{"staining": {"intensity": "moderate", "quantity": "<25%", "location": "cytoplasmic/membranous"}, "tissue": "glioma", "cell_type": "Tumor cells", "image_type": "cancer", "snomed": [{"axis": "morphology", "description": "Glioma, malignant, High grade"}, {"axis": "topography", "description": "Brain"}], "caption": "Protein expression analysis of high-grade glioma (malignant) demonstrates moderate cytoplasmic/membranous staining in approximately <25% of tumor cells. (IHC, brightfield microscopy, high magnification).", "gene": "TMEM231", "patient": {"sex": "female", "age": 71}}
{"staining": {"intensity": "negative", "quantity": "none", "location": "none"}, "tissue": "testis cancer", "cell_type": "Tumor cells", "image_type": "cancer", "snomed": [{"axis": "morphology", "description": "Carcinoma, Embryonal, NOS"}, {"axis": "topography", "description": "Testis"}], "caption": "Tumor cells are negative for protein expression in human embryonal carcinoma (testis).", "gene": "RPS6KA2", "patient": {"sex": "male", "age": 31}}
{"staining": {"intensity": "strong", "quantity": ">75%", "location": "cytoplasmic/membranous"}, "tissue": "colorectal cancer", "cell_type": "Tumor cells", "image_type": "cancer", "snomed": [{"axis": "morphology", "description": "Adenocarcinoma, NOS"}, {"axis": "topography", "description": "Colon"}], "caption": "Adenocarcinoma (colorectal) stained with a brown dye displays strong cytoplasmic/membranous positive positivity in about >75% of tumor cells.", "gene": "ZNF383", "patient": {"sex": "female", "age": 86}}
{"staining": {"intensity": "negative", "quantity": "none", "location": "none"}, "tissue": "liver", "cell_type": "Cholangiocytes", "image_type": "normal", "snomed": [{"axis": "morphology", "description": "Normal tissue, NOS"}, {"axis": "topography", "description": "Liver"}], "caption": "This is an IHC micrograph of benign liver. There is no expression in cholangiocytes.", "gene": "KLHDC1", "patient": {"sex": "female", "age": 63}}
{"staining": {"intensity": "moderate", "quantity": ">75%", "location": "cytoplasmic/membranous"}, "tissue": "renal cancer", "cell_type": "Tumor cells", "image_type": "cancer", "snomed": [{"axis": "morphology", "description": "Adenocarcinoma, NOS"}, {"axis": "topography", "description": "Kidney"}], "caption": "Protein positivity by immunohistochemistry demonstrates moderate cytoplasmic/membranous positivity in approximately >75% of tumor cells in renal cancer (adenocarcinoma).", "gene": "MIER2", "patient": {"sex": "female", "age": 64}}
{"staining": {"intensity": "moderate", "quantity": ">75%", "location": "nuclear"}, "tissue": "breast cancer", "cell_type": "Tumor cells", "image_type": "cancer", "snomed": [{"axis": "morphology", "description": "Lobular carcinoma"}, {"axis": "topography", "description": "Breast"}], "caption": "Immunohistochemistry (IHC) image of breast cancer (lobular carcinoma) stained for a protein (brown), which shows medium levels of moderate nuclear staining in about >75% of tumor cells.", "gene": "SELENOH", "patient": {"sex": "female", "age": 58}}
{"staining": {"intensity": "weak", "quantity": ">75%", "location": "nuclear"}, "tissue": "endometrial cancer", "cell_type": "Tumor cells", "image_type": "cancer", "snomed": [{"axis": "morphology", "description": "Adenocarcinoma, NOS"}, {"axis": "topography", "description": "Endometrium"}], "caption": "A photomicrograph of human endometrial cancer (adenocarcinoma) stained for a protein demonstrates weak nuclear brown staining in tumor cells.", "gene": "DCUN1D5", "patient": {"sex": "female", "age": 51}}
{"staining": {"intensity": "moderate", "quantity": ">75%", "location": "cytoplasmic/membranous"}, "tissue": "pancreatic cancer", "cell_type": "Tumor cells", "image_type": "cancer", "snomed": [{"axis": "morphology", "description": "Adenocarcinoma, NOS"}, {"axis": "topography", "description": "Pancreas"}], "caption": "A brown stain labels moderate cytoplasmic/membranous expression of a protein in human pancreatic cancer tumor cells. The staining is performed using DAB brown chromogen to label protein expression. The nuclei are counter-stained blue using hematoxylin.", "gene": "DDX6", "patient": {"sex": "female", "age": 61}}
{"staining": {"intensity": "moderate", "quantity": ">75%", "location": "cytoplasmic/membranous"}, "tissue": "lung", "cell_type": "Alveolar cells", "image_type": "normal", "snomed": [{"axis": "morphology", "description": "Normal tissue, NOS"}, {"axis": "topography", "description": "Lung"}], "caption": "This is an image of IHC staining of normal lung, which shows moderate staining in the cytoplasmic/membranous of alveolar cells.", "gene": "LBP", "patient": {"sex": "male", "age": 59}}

☆ ☆ ☆ ☆ ☆ ☆ ☆

*Task objective*
Every entry must be retyped in full, exactly as given.

*Output of the task*
{"staining": {"intensity": "moderate", "quantity": "<25%", "location": "cytoplasmic/membranous"}, "tissue": "glioma", "cell_type": "Tumor cells", "image_type": "cancer", "snomed": [{"axis": "morphology", "description": "Glioma, malignant, High grade"}, {"axis": "topography", "description": "Brain"}], "caption": "Protein expression analysis of high-grade glioma (malignant) demonstrates moderate cytoplasmic/membranous staining in approximately <25% of tumor cells. (IHC, brightfield microscopy, high magnification).", "gene": "TMEM231", "patient": {"sex": "female", "age": 71}}
{"staining": {"intensity": "negative", "quantity": "none", "location": "none"}, "tissue": "testis cancer", "cell_type": "Tumor cells", "image_type": "cancer", "snomed": [{"axis": "morphology", "description": "Carcinoma, Embryonal, NOS"}, {"axis": "topography", "description": "Testis"}], "caption": "Tumor cells are negative for protein expression in human embryonal carcinoma (testis).", "gene": "RPS6KA2", "patient": {"sex": "male", "age": 31}}
{"staining": {"intensity": "strong", "quantity": ">75%", "location": "cytoplasmic/membranous"}, "tissue": "colorectal cancer", "cell_type": "Tumor cells", "image_type": "cancer", "snomed": [{"axis": "morphology", "description": "Adenocarcinoma, NOS"}, {"axis": "topography", "description": "Colon"}], "caption": "Adenocarcinoma (colorectal) stained with a brown dye displays strong cytoplasmic/membranous positive positivity in about >75% of tumor cells.", "gene": "ZNF383", "patient": {"sex": "female", "age": 86}}
{"staining": {"intensity": "negative", "quantity": "none", "location": "none"}, "tissue": "liver", "cell_type": "Cholangiocytes", "image_type": "normal", "snomed": [{"axis": "morphology", "description": "Normal tissue, NOS"}, {"axis": "topography", "description": "Liver"}], "caption": "This is an IHC micrograph of benign liver. There is no expression in cholangiocytes.", "gene": "KLHDC1", "patient": {"sex": "female", "age": 63}}
{"staining": {"intensity": "moderate", "quantity": ">75%", "location": "cytoplasmic/membranous"}, "tissue": "renal cancer", "cell_type": "Tumor cells", "image_type": "cancer", "snomed": [{"axis": "morphology", "description": "Adenocarcinoma, NOS"}, {"axis": "topography", "description": "Kidney"}], "caption": "Protein positivity by immunohistochemistry demonstrates moderate cytoplasmic/membranous positivity in approximately >75% of tumor cells in renal cancer (adenocarcinoma).", "gene": "MIER2", "patient": {"sex": "female", "age": 64}}
{"staining": {"intensity": "moderate", "quantity": ">75%", "location": "nuclear"}, "tissue": "breast cancer", "cell_type": "Tumor cells", "image_type": "cancer", "snomed": [{"axis": "morphology", "description": "Lobular carcinoma"}, {"axis": "topography", "description": "Breast"}], "caption": "Immunohistochemistry (IHC) image of breast cancer (lobular carcinoma) stained for a protein (brown), which shows medium levels of moderate nuclear staining in about >75% of tumor cells.", "gene": "SELENOH", "patient": {"sex": "female", "age": 58}}
{"staining": {"intensity": "weak", "quantity": ">75%", "location": "nuclear"}, "tissue": "endometrial cancer", "cell_type": "Tumor cells", "image_type": "cancer", "snomed": [{"axis": "morphology", "description": "Adenocarcinoma, NOS"}, {"axis": "topography", "description": "Endometrium"}], "caption": "A photomicrograph of human endometrial cancer (adenocarcinoma) stained for a protein demonstrates weak nuclear brown staining in tumor cells.", "gene": "DCUN1D5", "patient": {"sex": "female", "age": 51}}
{"staining": {"intensity": "moderate", "quantity": ">75%", "location": "cytoplasmic/membranous"}, "tissue": "pancreatic cancer", "cell_type": "Tumor cells", "image_type": "cancer", "snomed": [{"axis": "morphology", "description": "Adenocarcinoma, NOS"}, {"axis": "topography", "description": "Pancreas"}], "caption": "A brown stain labels moderate cytoplasmic/membranous expression of a protein in human pancreatic cancer tumor cells. The staining is performed using DAB brown chromogen to label protein expression. The nuclei are counter-stained blue using hematoxylin.", "gene": "DDX6", "patient": {"sex": "female", "age": 61}}
{"staining": {"intensity": "moderate", "quantity": ">75%", "location": "cytoplasmic/membranous"}, "tissue": "lung", "cell_type": "Alveolar cells", "image_type": "normal", "snomed": [{"axis": "morphology", "description": "Normal tissue, NOS"}, {"axis": "topography", "description": "Lung"}], "caption": "This is an image of IHC staining of normal lung, which shows moderate staining in the cytoplasmic/membranous of alveolar cells.", "gene": "LBP", "patient": {"sex": "male", "age": 59}}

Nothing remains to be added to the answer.